Introducing Composer 2.5
AI development firm Cursor has released its latest innovation, Composer 2.5, a sophisticated model meticulously engineered for the demanding nature of
prolonged coding endeavors. This new iteration demonstrates a marked improvement in its capacity to accurately interpret and execute complex, multi-step instructions. Beyond its core functionality, users can expect enhanced conversational abilities and a more refined calibration of effort expenditure during interactions. These advancements are attributed to a strategic scaling of its training regimen, the creation of more intricate reinforcement learning environments, and the integration of novel learning methodologies, as detailed by the company. This launch follows Cursor's prior Composer 2 model, which faced some user criticism due to its foundation on an open-weight AI model, Kimi 2.5, developed by the Chinese AI startup Moonshot AI. Acknowledging this, Cursor clarified that while Composer 2 was indeed built upon the Kimi 2.5 open-source base, a significant portion, approximately three-quarters, of the final model's compute originated from their own extensive training efforts, not solely the base model. The company has committed to greater transparency regarding such foundational elements in future model releases.
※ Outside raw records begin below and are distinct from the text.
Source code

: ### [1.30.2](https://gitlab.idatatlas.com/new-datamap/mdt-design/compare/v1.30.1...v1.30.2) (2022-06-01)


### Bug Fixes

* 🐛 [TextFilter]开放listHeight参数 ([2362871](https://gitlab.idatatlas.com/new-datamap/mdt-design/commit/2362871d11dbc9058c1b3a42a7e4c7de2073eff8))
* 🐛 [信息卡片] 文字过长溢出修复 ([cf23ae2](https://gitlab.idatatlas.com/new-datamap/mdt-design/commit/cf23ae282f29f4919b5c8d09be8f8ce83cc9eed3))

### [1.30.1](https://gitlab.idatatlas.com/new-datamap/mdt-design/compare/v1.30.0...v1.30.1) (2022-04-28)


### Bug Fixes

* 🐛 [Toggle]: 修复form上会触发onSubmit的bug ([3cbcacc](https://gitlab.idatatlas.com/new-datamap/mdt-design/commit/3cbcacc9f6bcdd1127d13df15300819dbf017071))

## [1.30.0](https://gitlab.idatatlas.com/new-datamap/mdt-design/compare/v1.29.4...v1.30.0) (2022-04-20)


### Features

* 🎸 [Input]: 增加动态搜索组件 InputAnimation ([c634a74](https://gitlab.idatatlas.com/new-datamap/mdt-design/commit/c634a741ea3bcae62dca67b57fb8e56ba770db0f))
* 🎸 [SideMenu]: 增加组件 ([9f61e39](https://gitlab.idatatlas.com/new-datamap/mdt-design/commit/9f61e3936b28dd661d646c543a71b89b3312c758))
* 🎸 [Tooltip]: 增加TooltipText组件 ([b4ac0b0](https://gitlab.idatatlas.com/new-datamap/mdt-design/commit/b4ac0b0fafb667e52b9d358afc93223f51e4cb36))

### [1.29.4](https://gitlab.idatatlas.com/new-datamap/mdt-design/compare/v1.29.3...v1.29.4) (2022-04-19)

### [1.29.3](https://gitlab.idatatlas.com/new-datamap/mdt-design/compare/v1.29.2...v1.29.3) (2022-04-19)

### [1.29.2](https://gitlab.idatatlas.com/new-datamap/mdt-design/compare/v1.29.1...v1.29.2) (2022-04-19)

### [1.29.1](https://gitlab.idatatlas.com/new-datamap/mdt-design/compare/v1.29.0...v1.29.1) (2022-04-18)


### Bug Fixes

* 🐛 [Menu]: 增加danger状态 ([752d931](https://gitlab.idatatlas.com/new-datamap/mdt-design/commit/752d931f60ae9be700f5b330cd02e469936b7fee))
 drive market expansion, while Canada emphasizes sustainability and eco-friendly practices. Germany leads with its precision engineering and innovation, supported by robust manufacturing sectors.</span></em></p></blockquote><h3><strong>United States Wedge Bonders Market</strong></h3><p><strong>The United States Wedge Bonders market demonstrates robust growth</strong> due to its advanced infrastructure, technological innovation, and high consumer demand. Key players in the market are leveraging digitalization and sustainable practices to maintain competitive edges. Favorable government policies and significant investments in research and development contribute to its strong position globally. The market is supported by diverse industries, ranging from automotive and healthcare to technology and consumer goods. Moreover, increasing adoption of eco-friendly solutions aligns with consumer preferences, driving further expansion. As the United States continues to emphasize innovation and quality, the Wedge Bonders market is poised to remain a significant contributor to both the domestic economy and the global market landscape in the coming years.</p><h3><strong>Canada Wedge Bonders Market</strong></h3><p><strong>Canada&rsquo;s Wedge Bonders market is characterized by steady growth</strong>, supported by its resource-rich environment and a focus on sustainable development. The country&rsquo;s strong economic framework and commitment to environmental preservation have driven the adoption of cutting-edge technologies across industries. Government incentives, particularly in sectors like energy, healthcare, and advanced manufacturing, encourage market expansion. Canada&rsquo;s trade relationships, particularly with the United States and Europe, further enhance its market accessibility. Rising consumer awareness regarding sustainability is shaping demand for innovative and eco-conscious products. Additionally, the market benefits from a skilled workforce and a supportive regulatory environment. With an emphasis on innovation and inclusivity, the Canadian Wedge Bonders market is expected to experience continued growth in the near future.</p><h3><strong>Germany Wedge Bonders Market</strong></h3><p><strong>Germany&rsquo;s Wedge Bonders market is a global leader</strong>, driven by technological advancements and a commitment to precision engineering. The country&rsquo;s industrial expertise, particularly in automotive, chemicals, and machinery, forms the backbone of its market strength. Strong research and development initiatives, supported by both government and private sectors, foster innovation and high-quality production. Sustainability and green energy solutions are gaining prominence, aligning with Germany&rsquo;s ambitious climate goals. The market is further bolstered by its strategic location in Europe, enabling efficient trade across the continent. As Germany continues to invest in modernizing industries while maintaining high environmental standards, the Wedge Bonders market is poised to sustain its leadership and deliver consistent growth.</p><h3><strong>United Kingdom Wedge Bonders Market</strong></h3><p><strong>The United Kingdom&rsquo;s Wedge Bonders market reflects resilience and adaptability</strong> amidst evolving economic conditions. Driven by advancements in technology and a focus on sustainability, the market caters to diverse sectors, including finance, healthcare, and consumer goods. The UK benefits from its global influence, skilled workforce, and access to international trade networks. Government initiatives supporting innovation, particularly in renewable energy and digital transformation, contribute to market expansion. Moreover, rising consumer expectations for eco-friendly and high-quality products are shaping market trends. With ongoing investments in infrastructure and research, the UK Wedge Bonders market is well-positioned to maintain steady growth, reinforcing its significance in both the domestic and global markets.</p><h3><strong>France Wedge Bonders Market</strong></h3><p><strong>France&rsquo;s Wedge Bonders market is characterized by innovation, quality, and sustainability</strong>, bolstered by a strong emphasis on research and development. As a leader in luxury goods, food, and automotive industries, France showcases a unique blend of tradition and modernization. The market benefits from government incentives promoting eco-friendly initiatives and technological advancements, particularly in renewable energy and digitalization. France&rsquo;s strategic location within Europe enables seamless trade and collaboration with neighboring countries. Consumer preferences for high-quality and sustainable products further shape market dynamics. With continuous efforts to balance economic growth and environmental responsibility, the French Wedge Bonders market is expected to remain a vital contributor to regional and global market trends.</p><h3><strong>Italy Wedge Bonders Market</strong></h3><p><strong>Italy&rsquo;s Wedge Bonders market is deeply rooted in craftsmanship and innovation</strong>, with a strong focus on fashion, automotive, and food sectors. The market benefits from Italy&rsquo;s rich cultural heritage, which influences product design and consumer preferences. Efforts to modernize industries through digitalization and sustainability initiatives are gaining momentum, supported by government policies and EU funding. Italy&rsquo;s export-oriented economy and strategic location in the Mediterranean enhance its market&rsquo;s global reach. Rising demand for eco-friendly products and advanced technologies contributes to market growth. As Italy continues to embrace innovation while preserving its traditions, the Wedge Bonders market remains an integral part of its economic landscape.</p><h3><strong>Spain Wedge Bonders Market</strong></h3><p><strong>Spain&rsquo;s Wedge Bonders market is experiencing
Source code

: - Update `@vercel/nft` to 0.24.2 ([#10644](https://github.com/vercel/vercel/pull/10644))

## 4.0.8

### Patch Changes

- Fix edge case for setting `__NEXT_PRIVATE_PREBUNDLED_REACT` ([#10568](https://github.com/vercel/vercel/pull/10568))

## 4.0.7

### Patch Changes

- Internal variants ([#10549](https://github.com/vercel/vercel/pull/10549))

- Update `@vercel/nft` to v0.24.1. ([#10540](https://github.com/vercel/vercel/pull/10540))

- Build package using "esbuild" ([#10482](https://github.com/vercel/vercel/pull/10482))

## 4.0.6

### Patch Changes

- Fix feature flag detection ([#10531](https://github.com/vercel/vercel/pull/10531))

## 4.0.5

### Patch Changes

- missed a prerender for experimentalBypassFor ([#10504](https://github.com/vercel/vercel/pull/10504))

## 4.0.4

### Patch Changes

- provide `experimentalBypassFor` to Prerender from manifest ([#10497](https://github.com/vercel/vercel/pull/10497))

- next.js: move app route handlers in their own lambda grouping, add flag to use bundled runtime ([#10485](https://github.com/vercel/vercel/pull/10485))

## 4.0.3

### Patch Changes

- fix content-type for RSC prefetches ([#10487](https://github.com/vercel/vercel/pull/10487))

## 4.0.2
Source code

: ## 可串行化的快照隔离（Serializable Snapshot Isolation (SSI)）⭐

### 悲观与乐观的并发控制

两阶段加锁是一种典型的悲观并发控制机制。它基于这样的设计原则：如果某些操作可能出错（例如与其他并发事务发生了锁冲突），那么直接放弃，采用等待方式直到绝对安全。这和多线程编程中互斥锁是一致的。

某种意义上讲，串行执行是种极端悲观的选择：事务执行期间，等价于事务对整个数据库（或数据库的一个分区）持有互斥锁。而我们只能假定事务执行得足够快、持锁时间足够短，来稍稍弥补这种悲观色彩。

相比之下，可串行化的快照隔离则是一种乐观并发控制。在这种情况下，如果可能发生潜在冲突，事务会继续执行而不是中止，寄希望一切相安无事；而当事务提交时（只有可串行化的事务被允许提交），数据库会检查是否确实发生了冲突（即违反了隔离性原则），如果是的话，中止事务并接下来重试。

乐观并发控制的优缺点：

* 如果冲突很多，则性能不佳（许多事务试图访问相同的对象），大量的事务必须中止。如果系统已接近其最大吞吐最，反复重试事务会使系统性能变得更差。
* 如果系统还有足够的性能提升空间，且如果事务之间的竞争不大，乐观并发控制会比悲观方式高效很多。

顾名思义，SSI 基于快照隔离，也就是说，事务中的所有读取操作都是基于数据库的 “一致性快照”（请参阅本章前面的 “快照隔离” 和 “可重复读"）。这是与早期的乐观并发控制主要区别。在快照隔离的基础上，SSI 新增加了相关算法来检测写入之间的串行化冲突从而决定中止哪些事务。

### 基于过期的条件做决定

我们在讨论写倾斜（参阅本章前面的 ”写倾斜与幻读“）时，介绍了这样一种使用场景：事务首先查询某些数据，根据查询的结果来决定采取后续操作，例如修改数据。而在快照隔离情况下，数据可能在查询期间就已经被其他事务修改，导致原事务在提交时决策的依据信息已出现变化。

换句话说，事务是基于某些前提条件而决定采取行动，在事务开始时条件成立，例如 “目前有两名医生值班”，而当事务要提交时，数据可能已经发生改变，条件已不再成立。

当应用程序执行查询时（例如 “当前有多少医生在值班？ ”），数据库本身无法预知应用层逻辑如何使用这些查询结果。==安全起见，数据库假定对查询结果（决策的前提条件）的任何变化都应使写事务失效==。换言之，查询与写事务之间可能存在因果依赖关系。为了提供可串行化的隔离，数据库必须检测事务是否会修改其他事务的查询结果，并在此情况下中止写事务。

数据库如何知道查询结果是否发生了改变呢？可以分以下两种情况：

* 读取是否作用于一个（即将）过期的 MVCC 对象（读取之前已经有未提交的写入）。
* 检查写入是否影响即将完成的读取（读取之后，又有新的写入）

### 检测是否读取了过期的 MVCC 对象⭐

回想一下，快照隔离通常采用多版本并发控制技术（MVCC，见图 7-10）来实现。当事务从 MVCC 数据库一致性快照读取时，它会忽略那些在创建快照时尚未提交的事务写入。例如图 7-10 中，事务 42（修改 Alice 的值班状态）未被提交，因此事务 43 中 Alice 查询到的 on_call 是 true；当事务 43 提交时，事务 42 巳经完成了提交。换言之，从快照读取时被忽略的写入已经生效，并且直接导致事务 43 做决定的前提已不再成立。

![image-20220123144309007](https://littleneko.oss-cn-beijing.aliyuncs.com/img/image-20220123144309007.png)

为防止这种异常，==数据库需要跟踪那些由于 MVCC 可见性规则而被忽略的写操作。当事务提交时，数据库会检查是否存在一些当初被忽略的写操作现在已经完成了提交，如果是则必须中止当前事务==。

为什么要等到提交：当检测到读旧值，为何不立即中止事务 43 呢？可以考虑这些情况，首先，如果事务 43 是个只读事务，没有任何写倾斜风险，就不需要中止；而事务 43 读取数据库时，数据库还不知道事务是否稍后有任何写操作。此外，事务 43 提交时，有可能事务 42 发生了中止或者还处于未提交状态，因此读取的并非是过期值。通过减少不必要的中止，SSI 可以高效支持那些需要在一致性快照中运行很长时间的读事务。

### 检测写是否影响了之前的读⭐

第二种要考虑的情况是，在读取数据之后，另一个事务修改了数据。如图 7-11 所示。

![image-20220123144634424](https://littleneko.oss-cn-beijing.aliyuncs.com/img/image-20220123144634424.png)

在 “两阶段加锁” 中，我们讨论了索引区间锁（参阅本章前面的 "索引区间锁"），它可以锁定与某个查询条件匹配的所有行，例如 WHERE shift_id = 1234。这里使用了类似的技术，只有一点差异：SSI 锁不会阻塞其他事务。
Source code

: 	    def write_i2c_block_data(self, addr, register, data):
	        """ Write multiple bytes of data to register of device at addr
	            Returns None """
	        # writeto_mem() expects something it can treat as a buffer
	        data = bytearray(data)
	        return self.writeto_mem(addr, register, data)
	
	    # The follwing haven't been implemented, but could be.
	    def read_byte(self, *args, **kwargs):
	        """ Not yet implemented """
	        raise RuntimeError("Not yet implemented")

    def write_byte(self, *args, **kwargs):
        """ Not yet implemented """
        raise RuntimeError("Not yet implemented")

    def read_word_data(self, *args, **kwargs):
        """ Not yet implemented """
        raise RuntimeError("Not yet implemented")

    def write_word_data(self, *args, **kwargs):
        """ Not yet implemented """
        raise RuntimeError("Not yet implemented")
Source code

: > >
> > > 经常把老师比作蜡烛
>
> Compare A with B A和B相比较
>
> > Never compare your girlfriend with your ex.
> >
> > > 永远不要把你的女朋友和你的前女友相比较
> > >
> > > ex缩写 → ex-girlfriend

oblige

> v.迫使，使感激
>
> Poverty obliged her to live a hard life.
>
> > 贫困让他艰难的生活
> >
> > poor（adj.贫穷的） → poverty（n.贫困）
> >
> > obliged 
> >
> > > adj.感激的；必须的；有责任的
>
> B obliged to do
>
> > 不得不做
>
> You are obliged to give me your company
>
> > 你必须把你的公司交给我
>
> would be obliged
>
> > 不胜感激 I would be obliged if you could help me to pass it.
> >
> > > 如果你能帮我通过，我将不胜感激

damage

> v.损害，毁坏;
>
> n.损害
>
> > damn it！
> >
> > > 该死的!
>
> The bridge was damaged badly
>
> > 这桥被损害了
Underlying Technology and Transparency
The current iteration, Composer 2.5, shares the same open-source checkpoint, Kimi K2.5, as its predecessor, Composer 2. This reliance on an existing Chinese model base, rather than developing entirely from scratch, could spark discussions amid the ongoing global AI competition, frequently portrayed as a rivalry between major world powers. Despite this, the company has stated its commitment to innovation. Excitingly, Cursor is collaborating with SpaceXAI, Elon Musk's AI division, on developing an even more substantial model. This ambitious project aims to train a model from the ground up, utilizing a colossal amount of computational power, specifically ten times more than previously, drawn from the Colossus 2 supercomputer's vast network of H100-equivalent GPU clusters. This partnership signifies a significant push towards developing next-generation AI capabilities.
Enhanced Training and Performance
Cursor has implemented several crucial updates to Composer 2.5's training architecture, focusing on boosting its overall intelligence and user-friendliness. A key development involved incorporating targeted textual feedback during the reinforcement learning (RL) phase. This method allows for direct guidance to the model precisely when and where it could have improved its performance. Cursor explains this process as constructing a concise hint detailing the desired correction, inserting it into the immediate context, and then using the resulting model's output distribution as a teaching signal. This approach provides a localized training incentive for specific behavioral adjustments while preserving the broader RL objective across the entire execution sequence. For instance, if Composer 2.5 incorrectly attempts to utilize an unavailable tool during an extended operation, it will receive text-based feedback, such as a reminder about the available tools, inserted at the point of error in its conversational history. Furthermore, Composer 2.5 has been trained on a dataset that is 25 times larger than its predecessor's, consisting of challenging coding tasks. However, the company acknowledges that this extensive training on synthetic data makes the model more prone to 'reward hacking,' where it might exploit loopholes in the training objective. They note that while agentic monitoring tools helped identify and resolve these issues, it highlights the increasing need for meticulous care in large-scale RL deployments.
Competitive Benchmarking and Pricing
In rigorous evaluations, Composer 2.5 has demonstrated performance parity with leading AI models, including Anthropic's Opus 4.7 and OpenAI's GPT-5.5, achieving scores of 79.8 percent on the SWE-Bench Multilingual benchmark and 63.2 percent on CursorBench v3.1. What sets Composer 2.5 apart is its significantly more affordable pricing structure. It is available at $0.50 per million input tokens and $2.50 per million output tokens, representing a substantial cost reduction compared to the rates charged by its prominent competitors. For users requiring even faster processing, a premium variant offers the same intelligence at a higher cost of $3.00 per million input tokens and $15.00 per million output tokens. To encourage adoption and allow users to experience its capabilities, Cursor is offering double the included usage of Composer 2.5 for the initial week of its release.